ヨーギニー

 

ヨギ

ここ最近はヨガに取り組む男性は増えました。しかし、未だにヨガ教室を覗いてみるとほとんどが女性です。肩身の狭い思いをしたことのある男性はおられるのではないでしょうか?

私も様々な流派のヨガ教室に体験しましたが、一度50名の中に男性が私1人ということがありました。周囲からの視線を強く感じ、全然集中できなかった経験があります。インストラクターももの珍しさからか、レッスン中に話題にあげられたことが思い出されます。

ヨーガの伝統を遡ると「YOGA」は、主に男性が行じていました。歴史から現代のヨガを実践する人たちの変化を追って解説していきます。


YOGAは男性のものだった?

ヨーガの歴史を遡ると、伝統的ヨーガは男性が実践するものでした。

特に【ハタ・ヨーガ】のような体力を使う伝統的ヨーガ修行に参加する女性は皆無だったと言われています。

では、「女性がヨーガ修行に参加していなかったか?!」というとそうではありません。当時の文化背景から考えられる女性に特有な方法でヨーガが実践されていました。

女性が実践していたヨーガ

伝統的なヨーガは大きく6つにわけることができます。

  • ラージャ・ヨーガ
  • カルマ・ヨーガ
  • バクティ・ヨーガ
  • ギヤーナ・ヨーガ
  • ハタ・ヨーガ
  • マントラ・ヨーガ

現代の主流のヨガはほとんどが、ハタ・ヨーガを源流とするヨガです。伝統的なヨーガ行者は生涯独身を貫き、一生をヨーガ修行に捧げていました。確かにその中に女性もいたとされていますが、ハタ・ヨーガのような激しいものではなく、愛のヨーガといわれる「バクティ・ヨーガ」であったり、行為の結果に左右されない行為によって智慧を深める「カルマ・ヨーガ」によって、ヨーガの智慧を伝承してきたとされています。

産業革命がキッカケ

第二次世界大戦後に大きく産業構造が変化しました。人々はこぞって快適さを求めるようになりました。

こうした産業構造の変化は、豊かさと引き換えに種々のストレス関連疾患を生み出しました。工業化によって、時代の進化は飛躍的にスピードアップし、人々はなんとか順応し、さらにこの豊かさの中にこそ幸福があると誤認知して、豊かさばかりを追い求めていきました。しかし、豊かさの中には幸福がないことは確かです。

他者に対して敏感な人々は、この社会のスピードついていくことができず、心が身体と引き離されていきました。心と身体の関係性のことを心身相関といい、この心身相関の乱れによって、肉体に何らかの症状が発生することを現代では「心身症」と呼びます。

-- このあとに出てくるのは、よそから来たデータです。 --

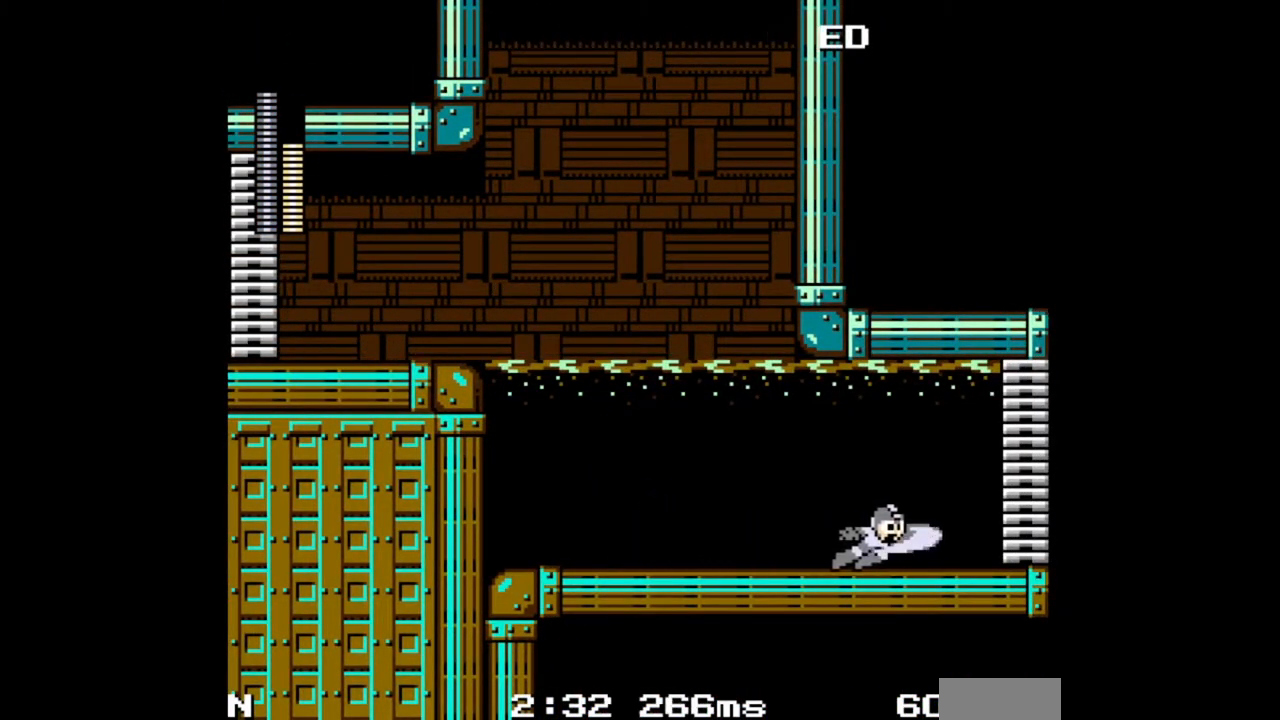
{"buttons": ["DPAD_RIGHT"], "events": [[50, "C", "down"], [83, "C", "up"], [133, "C", "down"], [283, "C", "up"]]}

当時から現代まで社会での男女の役割の違いは明白でした。男性は外に出て働き、女性は家庭を守るという役割です。

男女の役割をもう少し詳しくみていきます。

男性の役割(戦いの生活)

男性の価値は「如何にお金を稼いでくるか」、会社の中では「生産性の高さ」が男性を評価する基準でした。

男性は心身を犠牲にしてでも「成功」をおさめたり、社会的な地位を築き上げるために他者との争いの中で生きていました。戦いの生活を送る男性が多くを占め、このような価値観で現代を生きている人はまだたくさんいます。しかし、少しずつ変化がみられています。あまり社会的な成功に執着しない人、他者との争いを好まない温和な中性的な男性も増えてきています。

この争いの生活が男性の寿命を縮めているのではないかとも考えられます。

女性の役割(守りの生活)

女性の役割は、家庭を守ることでした。子どもを授かり、育てる「母親」という役割。夫を支える「」という役割。また「女性」という役割です。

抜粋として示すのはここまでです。